The required output is the exact sequence of lines from the line holding "chocolade tijdens het" to the end of the records, inclusive.
[[ Supplied material, beginning ]]
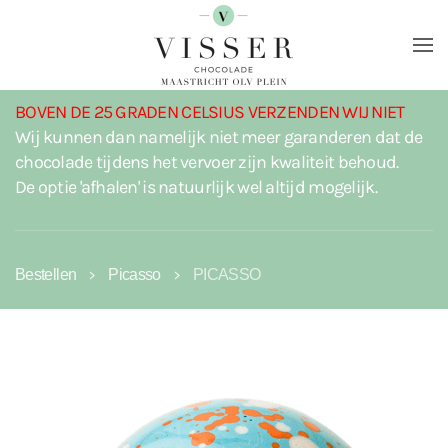
Terug naar hoofdinhoud
BOVEN DE 25 GRADEN CELSIUS VERZENDEN WIJ NIET
Wij kunnen dan namelijk niet meer garanderen dat de
chocolade tijdens het vervoer zijn kwaliteit behoud.
De optie 'afhalen' is natuurlijk wel altijd mogelijk.
Bestellen
Picasso
PICASSO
[[ Supplied material, end ]]
**Written response**
chocolade tijdens het vervoer zijn kwaliteit behoud.
De optie 'afhalen' is natuurlijk wel altijd mogelijk.
Bestellen
Picasso
PICASSO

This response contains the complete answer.